Scalable, Accurate, Robust Binary Analysis with Transfer Learning Trace Modeling

Kexin Pei, Columbia University
Host: Johns Hopkins Department of Computer Science

Binary program analysis is a fundamental building block for a broad spectrum of security tasks, including vulnerability detection, reverse engineering, malware analysis, patching, security retrofitting, and forensics. Essentially, binary analysis encapsulates a diverse set of tasks that aim to understand and analyze how the binary program runs and its operational semantics. Unfortunately, existing approaches often tackle each analysis task independently and heavily employ ad-hoc heuristics as a shortcut for each task. These heuristics are often spurious and brittle, as they do not capture the real program semantics (behavior). While ML-based approaches have shown early promise, they too tend to learn spurious features and overfit specific tasks without understanding the underlying program semantics.

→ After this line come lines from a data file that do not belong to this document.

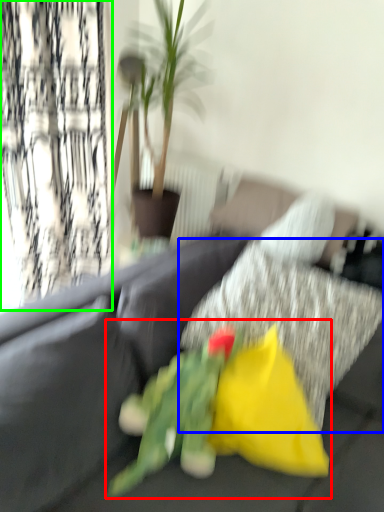
Question: Considering the real-world distances, which object is farthest from floral arrangement (highlighted by a red box)? pillow (highlighted by a blue box) or curtain (highlighted by a green box)?

Choices:
 (A) pillow
 (B) curtain

Answer: (B)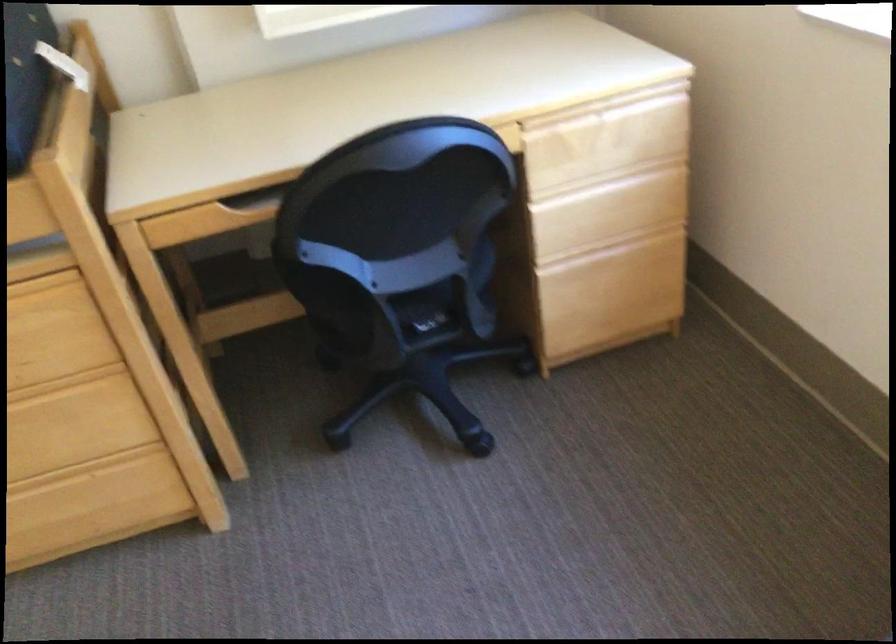
Where is `chair sitting surface`? chair sitting surface is located at coordinates coord(401,328).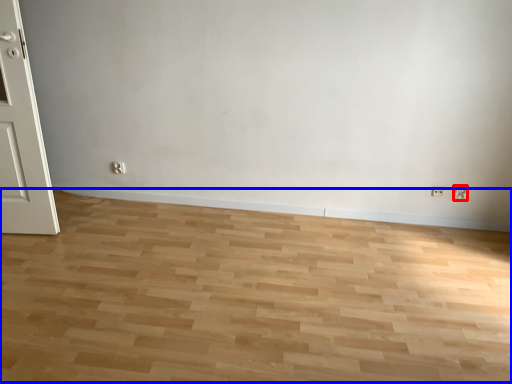
Question: Which object appears closest to the camera in this image, electric outlet (highlighted by a red box) or plain (highlighted by a blue box)?

Choices:
 (A) electric outlet
 (B) plain

Answer: (B)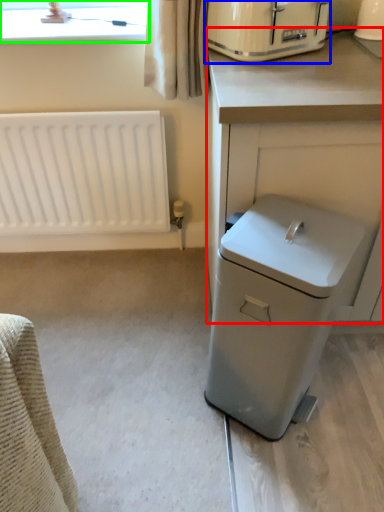
Question: Estimate the real-world distances between objects in this image. Which object is farther from counter (highlighted by a red box), home appliance (highlighted by a blue box) or bay window (highlighted by a green box)?

Choices:
 (A) home appliance
 (B) bay window

Answer: (B)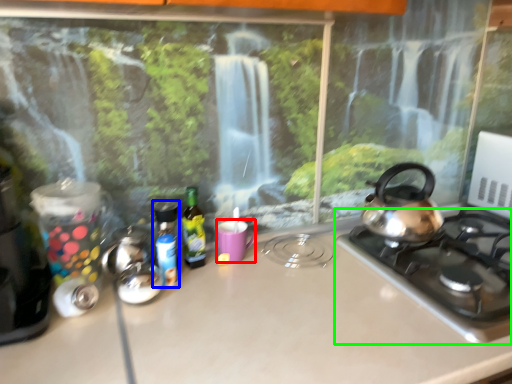
Question: Considering the real-world distances, which object is closest to mug (highlighted by a red box)? bottle (highlighted by a blue box) or gas stove (highlighted by a green box).

Choices:
 (A) bottle
 (B) gas stove

Answer: (A)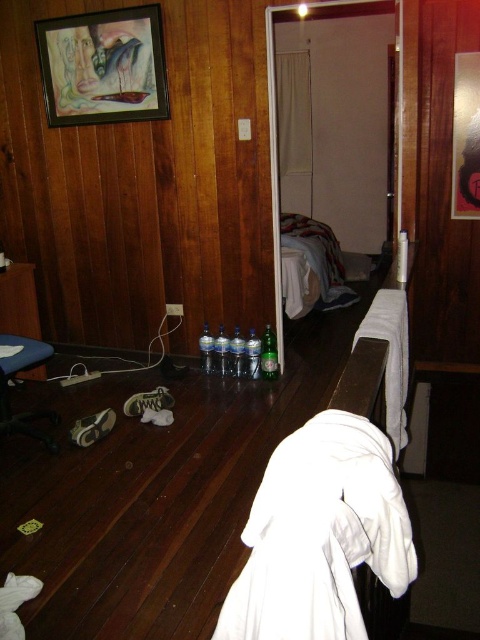
Question: Does matte black picture frame at upper left have a smaller size compared to white fabric bed at center?

Choices:
 (A) no
 (B) yes

Answer: (B)

Question: Which of the following is the farthest from the observer?

Choices:
 (A) white soft robe at center
 (B) matte black picture frame at upper left

Answer: (B)

Question: Is white soft robe at center to the right of matte black picture frame at upper left from the viewer's perspective?

Choices:
 (A) no
 (B) yes

Answer: (B)

Question: Which point is farther to the camera?

Choices:
 (A) white soft robe at center
 (B) white fabric bed at center
 (C) matte black picture frame at upper left

Answer: (B)

Question: Considering the real-world distances, which object is farthest from the matte black picture frame at upper left?

Choices:
 (A) white fabric bed at center
 (B) white soft robe at center

Answer: (B)

Question: Where is white soft robe at center located in relation to white fabric bed at center in the image?

Choices:
 (A) above
 (B) below

Answer: (B)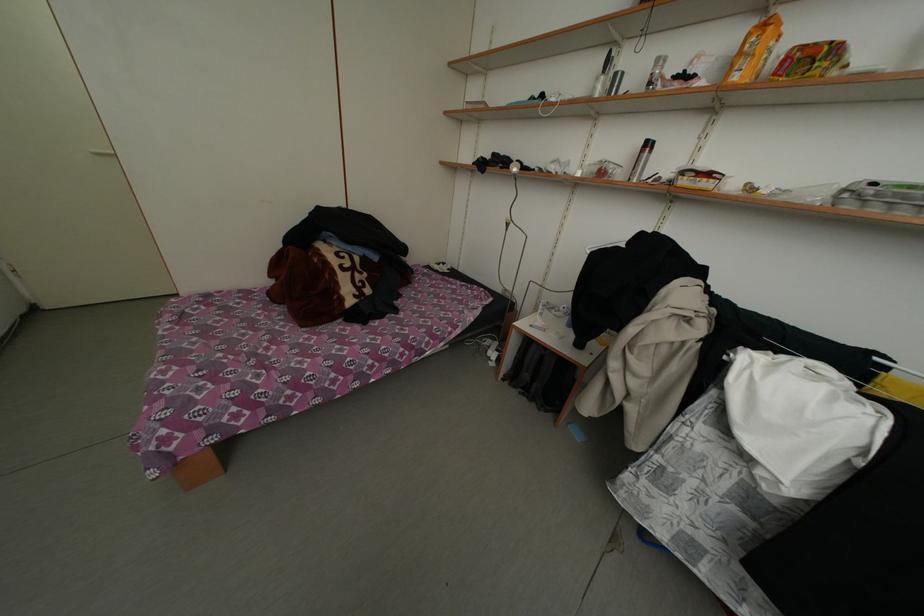
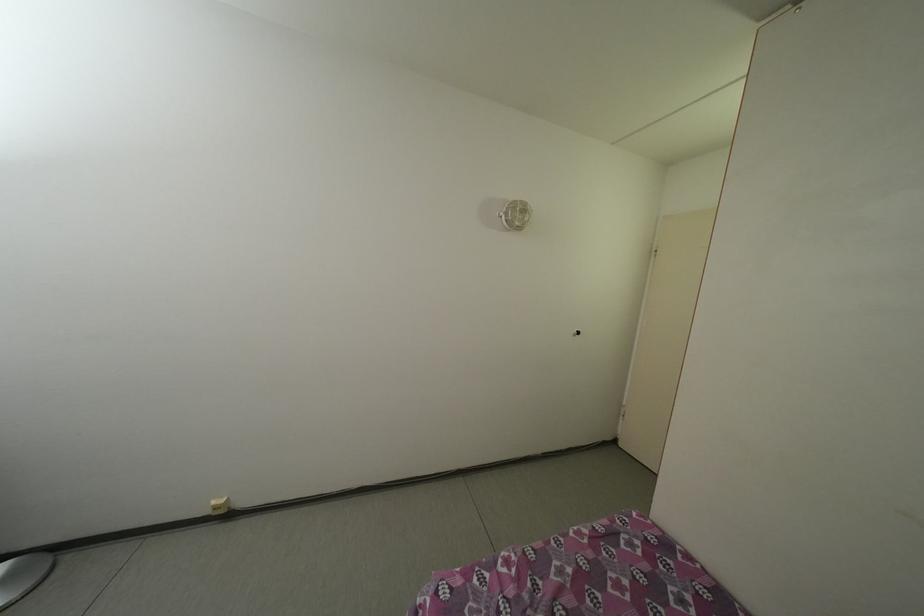
Question: The first image is from the beginning of the video and the second image is from the end. How did the camera likely rotate when shooting the video?

Choices:
 (A) Left
 (B) Right
 (C) Up
 (D) Down

Answer: (A)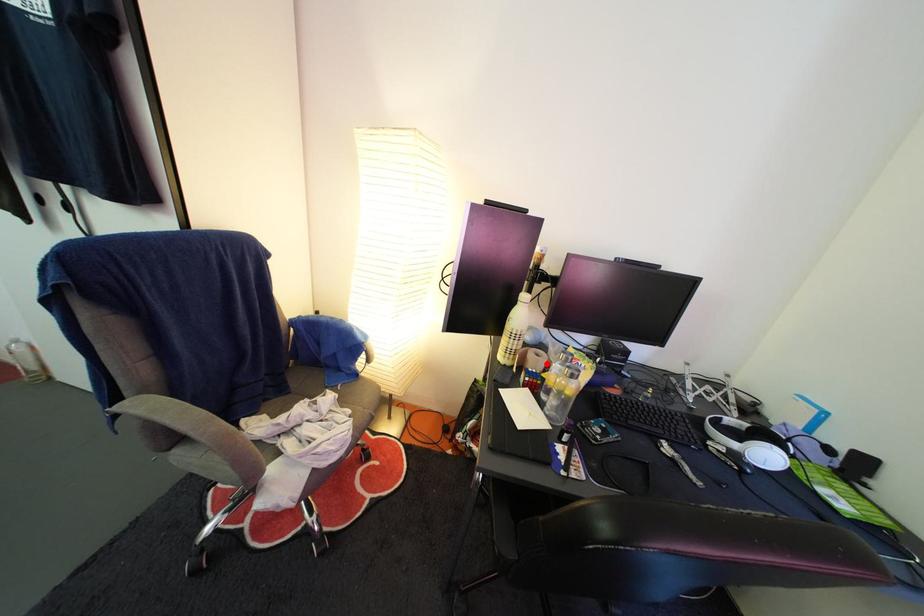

In this talk, I will describe two of our recent projects that learn program operational semantics for various binary analysis tasks. Our key observation is that by designing pretraining tasks that can learn how binary programs execute, we can drastically boost the performance of binary analysis tasks. Our pretraining tasks are fully self-supervised – they do not need expensive labeling effort. Therefore, our pretrained models can use diverse binaries to generalize across different architectures, operating systems, compilers, and optimizations/obfuscations. Extensive experiments show that our approach drastically improves the performance of tasks like matching semantically similar binary functions and binary type inference.

Speaker Biography

Kexin Pei is a fifth-year Ph.D. student at the Department of Computer Science, Columbia University. He is co-advised by Suman Jana and Junfeng Yang, and works closely with Baishakhi Ray. He is broadly interested in Security, Systems, and Machine Learning, with the current focus on developing ML architectures to understand program semantics and using them for program analysis and security.